[Opening Provided data section]
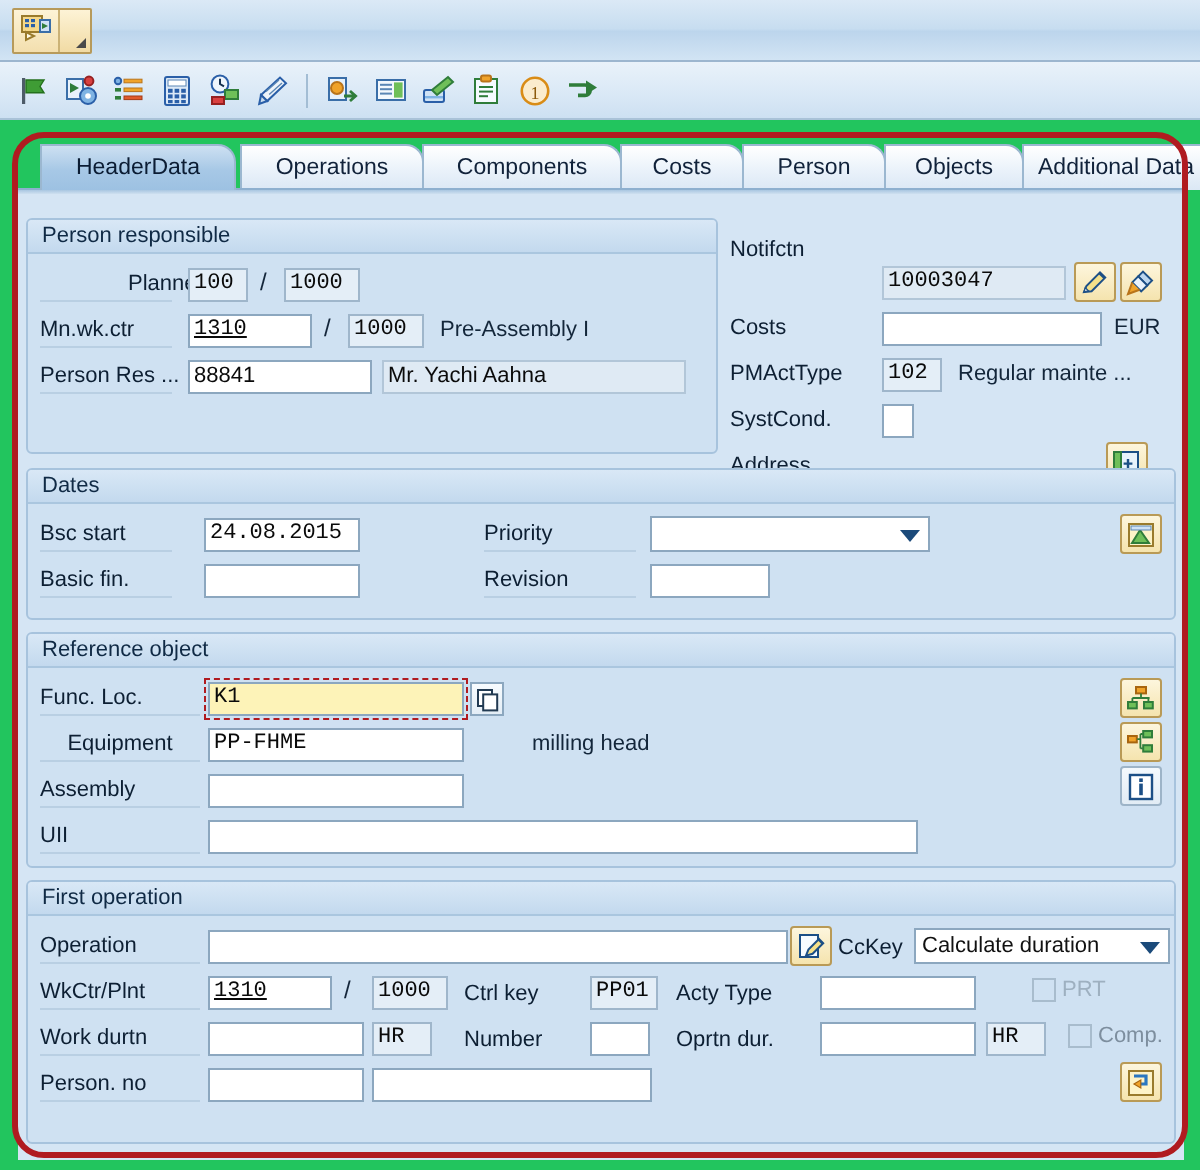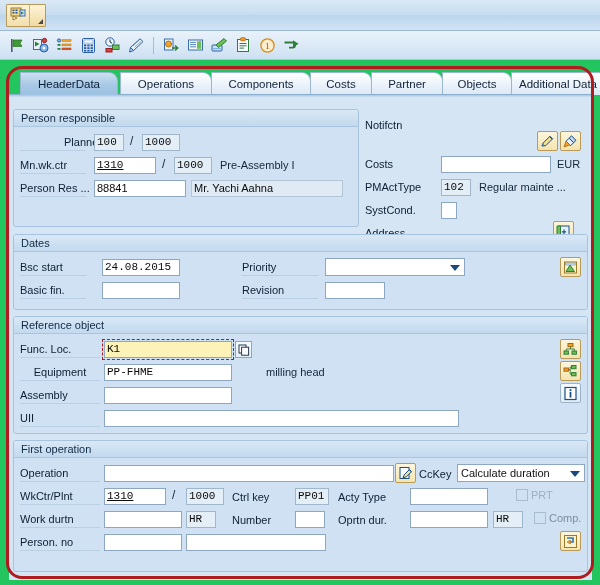--- a/index.html
+++ b/index.html
@@ -369,7 +369,7 @@
         <span>Costs</span>
       </div>
     <div class="tab" style="left:363px; width:72px;">
-        <span>Partner</span>
+        <span>Person</span>
       </div>
     <div class="tab" style="left:434px; width:70px;">
         <span>Objects</span>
[Closing Provided data section]
What is expected
When you transcribe these entries, keep every word exact and drop the pictures.

Response below
--- a/index.html
+++ b/index.html
@@ -369,7 +369,7 @@
         <span>Costs</span>
       </div>
     <div class="tab" style="left:363px; width:72px;">
-        <span>Partner</span>
+        <span>Person</span>
       </div>
     <div class="tab" style="left:434px; width:70px;">
         <span>Objects</span>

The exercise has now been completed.